AIM OF THE TASK
Select all lines in the records that include "AMIGO".

DATASET

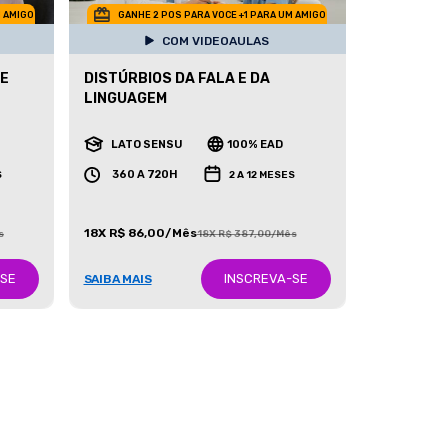
M AMIGO
GANHE 2 POS PARA VOCE +1 PARA UM AMIGO
COM VIDEOAULAS
 E
DISTÚRBIOS DA FALA E DA
LINGUAGEM
LATO SENSU
100% EAD
360 A 720H
S
2 A 12 MESES
18X R$ 86,00/Mês
s
18X R$ 387,00/Mês
-SE
INSCREVA-SE
SAIBA MAIS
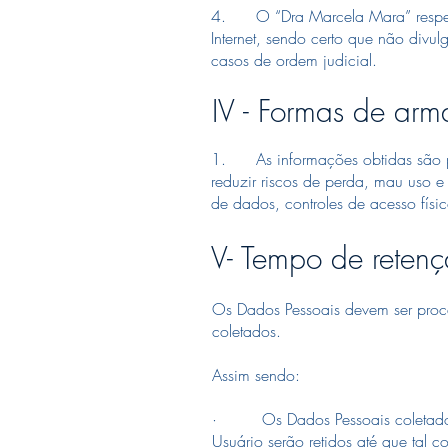
4. O “Dra Marcela Mara” respeita
Internet, sendo certo que não divul
casos de ordem judicial.
IV - Formas de ar
1. As informações obtidas são pro
reduzir riscos de perda, mau uso e 
de dados, controles de acesso físi
V- Tempo de reten
Os Dados Pessoais devem ser proce
coletados.
Assim sendo:
· Os Dados Pessoais coletados pa
Usuário serão retidos até que tal c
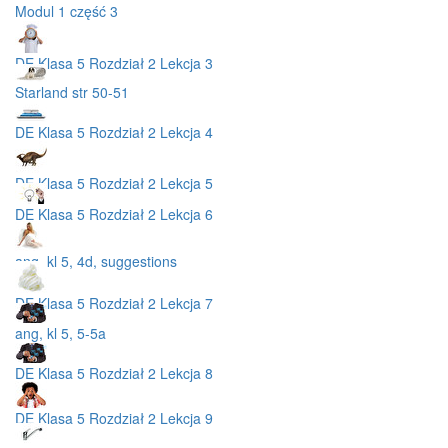
Modul 1 część 3
DE Klasa 5 Rozdział 2 Lekcja 3
Starland str 50-51
DE Klasa 5 Rozdział 2 Lekcja 4
DE Klasa 5 Rozdział 2 Lekcja 5
DE Klasa 5 Rozdział 2 Lekcja 6
ang, kl 5, 4d, suggestions
DE Klasa 5 Rozdział 2 Lekcja 7
ang, kl 5, 5-5a
DE Klasa 5 Rozdział 2 Lekcja 8
DE Klasa 5 Rozdział 2 Lekcja 9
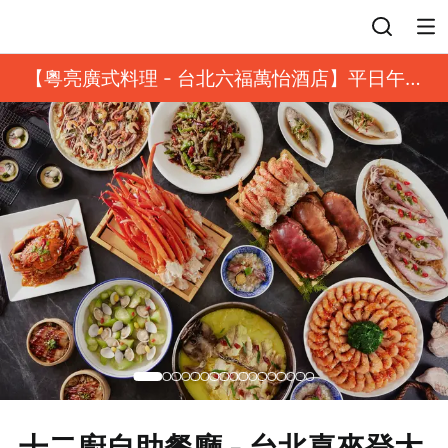
登入
【粵亮廣式料理 - 台北六福萬怡酒店】平日午餐
8 折起｜靓港點套餐
十二廚自助餐廳 - 台北喜來登大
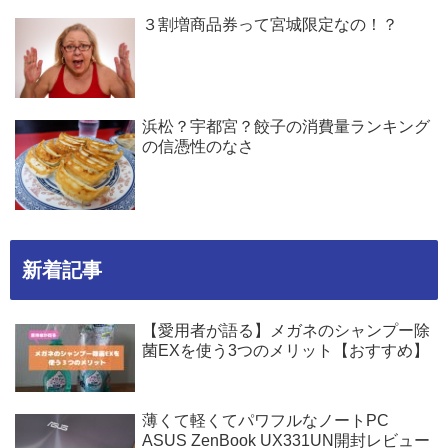
３割増商品券って宮城限定なの！？
浜松？宇都宮？餃子の消費量ランキング
の信憑性のなさ
新着記事
【愛用者が語る】メガネのシャンプー除
菌EXを使う3つのメリット【おすすめ】
薄くて軽くてパワフルなノートPC
ASUS ZenBook UX331UN開封レビュー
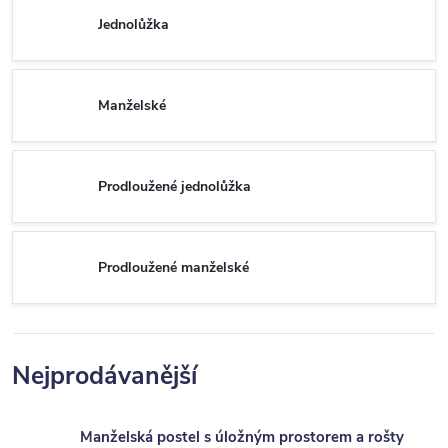
Jednolůžka
Manželské
Prodloužené jednolůžka
Prodloužené manželské
Nejprodávanější
Manželská postel s úložným prostorem a rošty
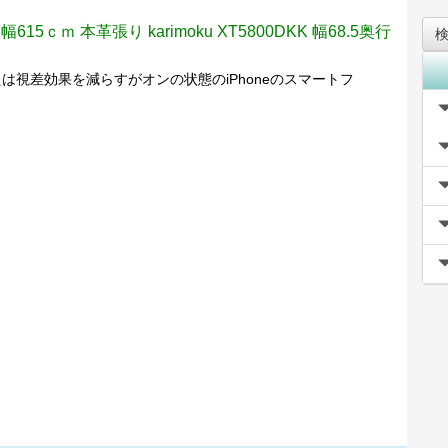
ｍ 本革張り karimoku XT5800DKK 幅68.5奥行
載または視差効果を減らすがオンの状態のiPhoneのスマートフ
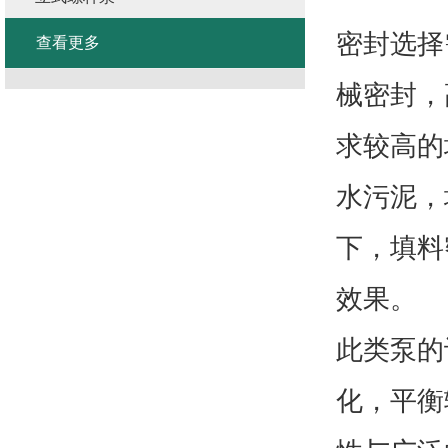
密封选择
查看更多
械密封，
求较高的
水污泥，
下，填料
效果。
此类泵的
化，平衡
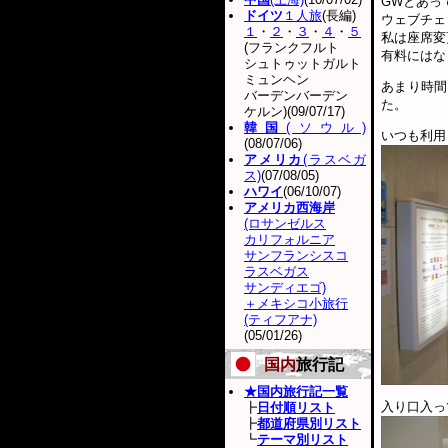
GWとあっ
ドイツ
１人旅
(長編)
ウェブチェ
１
・
２
・
３
・
４
・
５
私は座席変
(フランクフルト
有料にはな
シュトゥットガルト
ミュンヘン
あまり時間
バーデンバーデン
た。
ケルン)(09/07/17)
韓国
(ソウル)
いつも利用
(08/07/06)
アメリカ
(ラスベガ
ス)
(07/08/05)
ハワイ
(06/10/07)
アメリカ西海岸
(ロサンゼルス
カリフォルニア
サンフランシスコ
ラスベガス
サンディエゴ)
＋メキシコ小旅行
(ティフアナ)
(05/01/26)
国内
旅行記
★国内旅行記一覧
入り口入っ
┣
日付順リスト
┣
都道府県別リスト
┗
テーマ別リスト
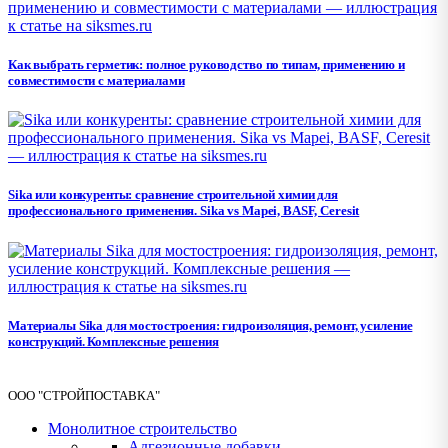
Как выбрать герметик: полное руководство по типам, применению и
совместимости с материалами
Sika или конкуренты: сравнение строительной химии для
профессионального применения. Sika vs Mapei, BASF, Ceresit
Материалы Sika для мостостроения: гидроизоляция, ремонт, усиление
конструкций. Комплексные решения
ООО "СТРОЙПОСТАВКА"
Монолитное строительство
Адгезионные добавки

WRITTEN RESPONSE
M AMIGO
GANHE 2 POS PARA VOCE +1 PARA UM AMIGO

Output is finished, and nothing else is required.